::: Supplied information

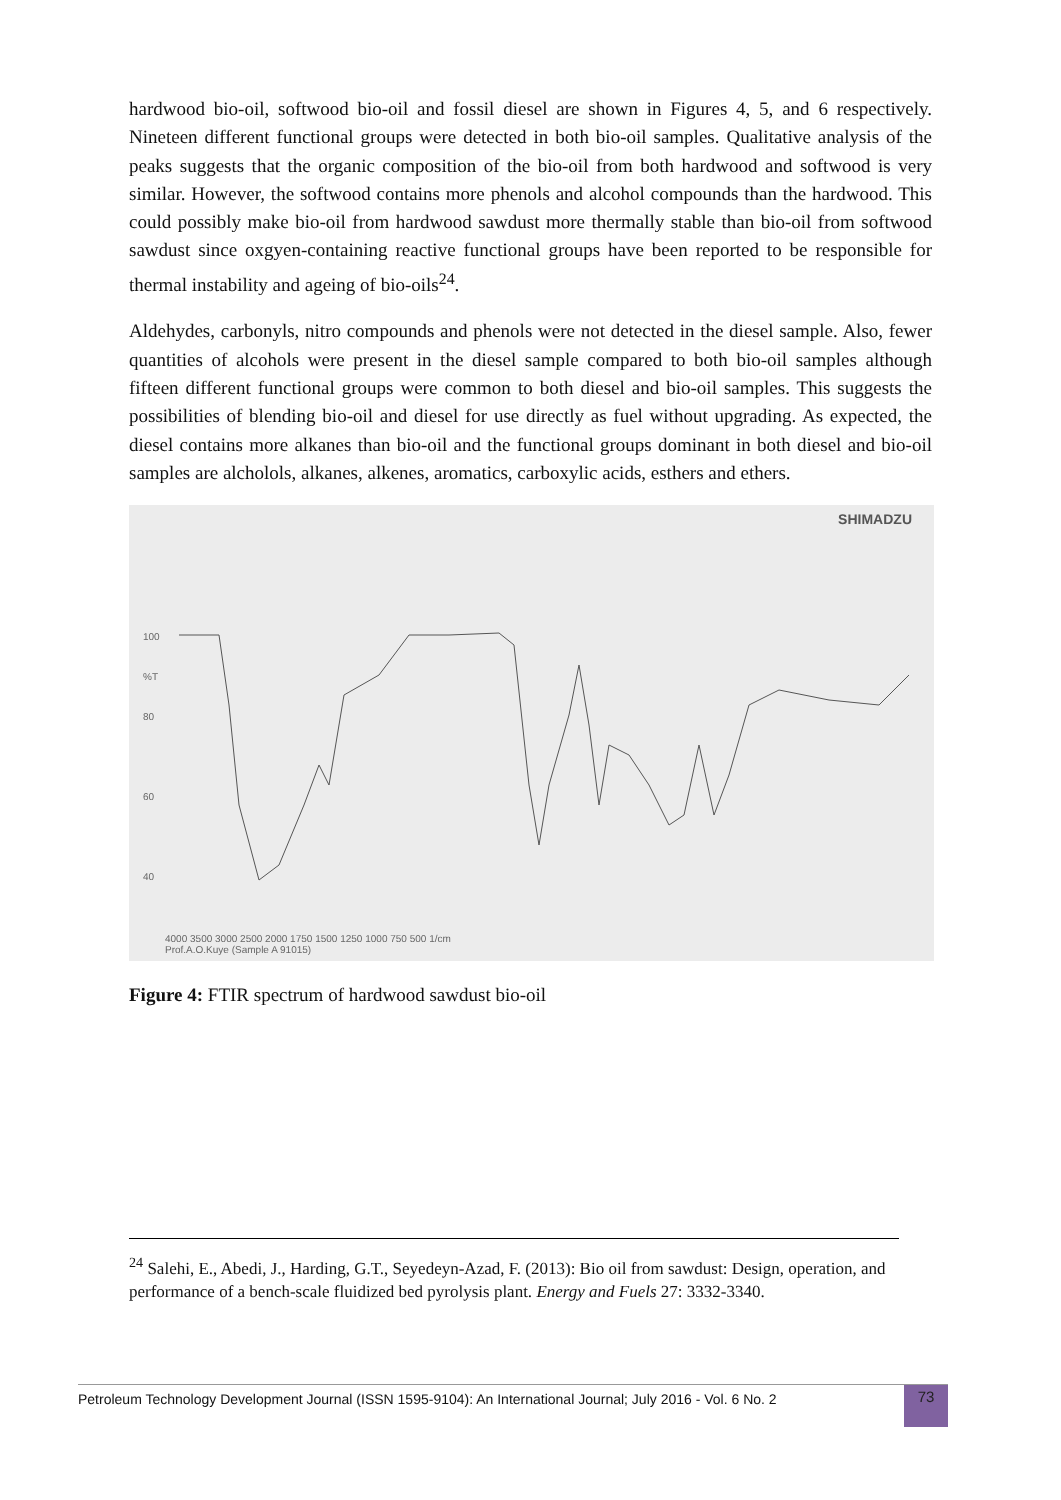hardwood bio-oil, softwood bio-oil and fossil diesel are shown in Figures 4, 5, and 6 respectively. Nineteen different functional groups were detected in both bio-oil samples. Qualitative analysis of the peaks suggests that the organic composition of the bio-oil from both hardwood and softwood is very similar. However, the softwood contains more phenols and alcohol compounds than the hardwood. This could possibly make bio-oil from hardwood sawdust more thermally stable than bio-oil from softwood sawdust since oxgyen-containing reactive functional groups have been reported to be responsible for thermal instability and ageing of bio-oils<sup>24</sup>.
Aldehydes, carbonyls, nitro compounds and phenols were not detected in the diesel sample. Also, fewer quantities of alcohols were present in the diesel sample compared to both bio-oil samples although fifteen different functional groups were common to both diesel and bio-oil samples. This suggests the possibilities of blending bio-oil and diesel for use directly as fuel without upgrading. As expected, the diesel contains more alkanes than bio-oil and the functional groups dominant in both diesel and bio-oil samples are alcholols, alkanes, alkenes, aromatics, carboxylic acids, esthers and ethers.
SHIMADZU
100
%T
80
60
40
4000 3500 3000 2500 2000 1750 1500 1250 1000 750 500 1/cm
Prof.A.O.Kuye (Sample A 91015)
Figure 4: FTIR spectrum of hardwood sawdust bio-oil
<sup>24</sup> Salehi, E., Abedi, J., Harding, G.T., Seyedeyn-Azad, F. (2013): Bio oil from sawdust: Design, operation, and performance of a bench-scale fluidized bed pyrolysis plant. Energy and Fuels 27: 3332-3340.
Petroleum Technology Development Journal (ISSN 1595-9104): An International Journal; July 2016 - Vol. 6 No. 2
73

::::::

Please output the records exactly, leaving the pictures out.

hardwood bio-oil, softwood bio-oil and fossil diesel are shown in Figures 4, 5, and 6 respectively. Nineteen different functional groups were detected in both bio-oil samples. Qualitative analysis of the peaks suggests that the organic composition of the bio-oil from both hardwood and softwood is very similar. However, the softwood contains more phenols and alcohol compounds than the hardwood. This could possibly make bio-oil from hardwood sawdust more thermally stable than bio-oil from softwood sawdust since oxgyen-containing reactive functional groups have been reported to be responsible for thermal instability and ageing of bio-oils<sup>24</sup>.
Aldehydes, carbonyls, nitro compounds and phenols were not detected in the diesel sample. Also, fewer quantities of alcohols were present in the diesel sample compared to both bio-oil samples although fifteen different functional groups were common to both diesel and bio-oil samples. This suggests the possibilities of blending bio-oil and diesel for use directly as fuel without upgrading. As expected, the diesel contains more alkanes than bio-oil and the functional groups dominant in both diesel and bio-oil samples are alcholols, alkanes, alkenes, aromatics, carboxylic acids, esthers and ethers.
SHIMADZU
100
%T
80
60
40
4000 3500 3000 2500 2000 1750 1500 1250 1000 750 500 1/cm
Prof.A.O.Kuye (Sample A 91015)
Figure 4: FTIR spectrum of hardwood sawdust bio-oil
<sup>24</sup> Salehi, E., Abedi, J., Harding, G.T., Seyedeyn-Azad, F. (2013): Bio oil from sawdust: Design, operation, and performance of a bench-scale fluidized bed pyrolysis plant. Energy and Fuels 27: 3332-3340.
Petroleum Technology Development Journal (ISSN 1595-9104): An International Journal; July 2016 - Vol. 6 No. 2
73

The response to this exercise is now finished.